GAF's chimney flashing technical bulletin is explicit on this point: continuous L-metal along the sidewall of a chimney is not acceptable as a substitute for individual step flashing pieces. The stepped configuration is a structural requirement, not an aesthetic preference. For detailed information on step flashing standards and installation methods, see our step flashing installation page.
Counter-Flashing
Counter-flashing is the component that covers the exposed top edge of the step flashing where it meets the chimney face. Its function is to prevent water from running down the chimney wall and entering behind the step flashing. Proper counter-flashing is embedded into the mortar joints of the chimney masonry. The installer cuts a reglet — a narrow groove — into the mortar joint to a depth of 1 to 1.5 inches, bends the top edge of the counter-flashing into an L, inserts it into the reglet, and seals the joint with a high-grade polyurethane sealant rated for masonry and UV exposure.
Surface-mounted counter-flashing — where the metal is simply laid against the chimney face and secured with caulk or roofing cement — is one of the most common shortcuts in residential roofing. It is also one of the most predictable failure points. Sealant applied to the face of brick does not create a permanent bond. Thermal cycling, UV degradation, and moisture will break that bond within two to five years. When the sealant fails, water enters behind the counter-flashing and flows directly onto the unprotected top edge of the step flashing. The result is the same as having no counter-flashing at all.
Cap Flashing
Cap flashing covers the top of the chimney-to-roof intersection, typically at the upper (uphill) side of the chimney where the cricket or saddle transitions back to the main roof plane. On chimneys with complex geometries — multiple flue pans, offset crowns, or decorative masonry caps — the cap flashing must be custom-fabricated to match the specific profile of the chimney top. Off-the-shelf cap flashing pieces rarely fit the dimensional requirements of high-end Atlanta chimneys, and forced fits create gaps that compromise the waterproof envelope.

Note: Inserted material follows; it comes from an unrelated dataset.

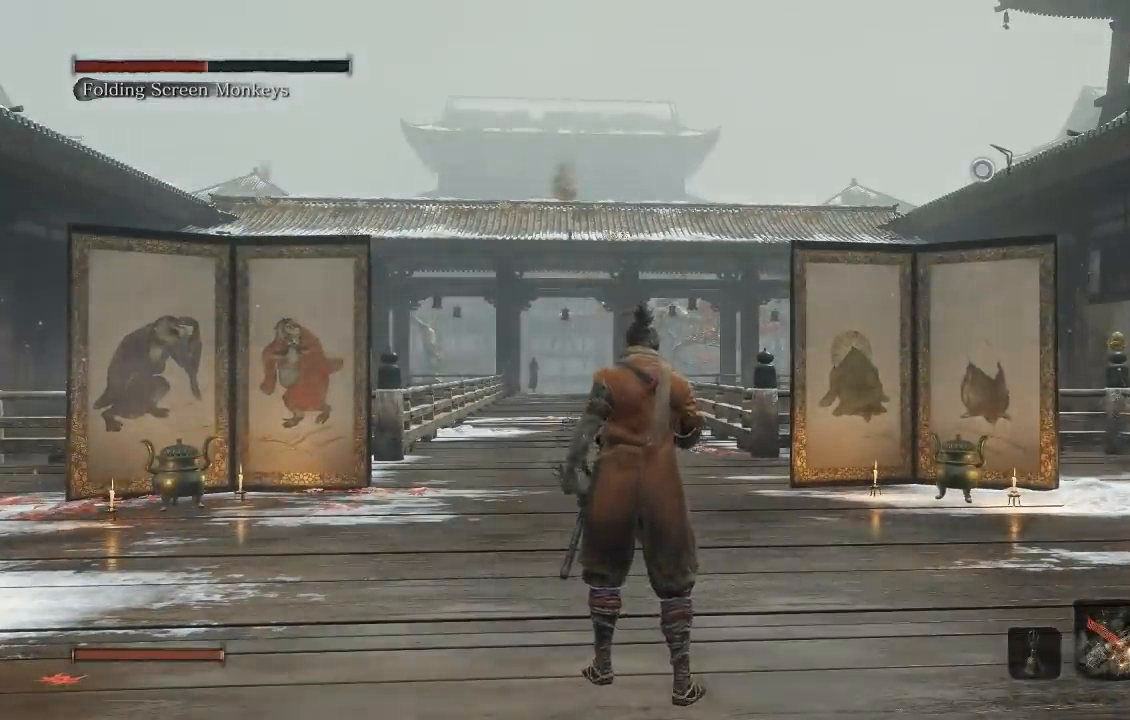
{"buttons": [], "left_stick": "up-right", "right_stick": "center", "button_events": []}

Chimney Cricket Installation — The Most Overlooked Detail in Residential Roofing
A chimney cricket — also called a saddle — is a small peaked diverter structure built on the uphill side of the chimney. Its purpose is to prevent water and debris from accumulating behind the chimney where the roof slope meets the back wall of the masonry. Without a cricket, water pools in the dead zone behind the chimney, sits against the base of the masonry, and eventually finds its way under the flashing and into the roof deck. In a city that receives 50 inches of annual rainfall delivered in concentrated storm events, that pooling effect is not a theoretical concern — it is a predictable failure mechanism.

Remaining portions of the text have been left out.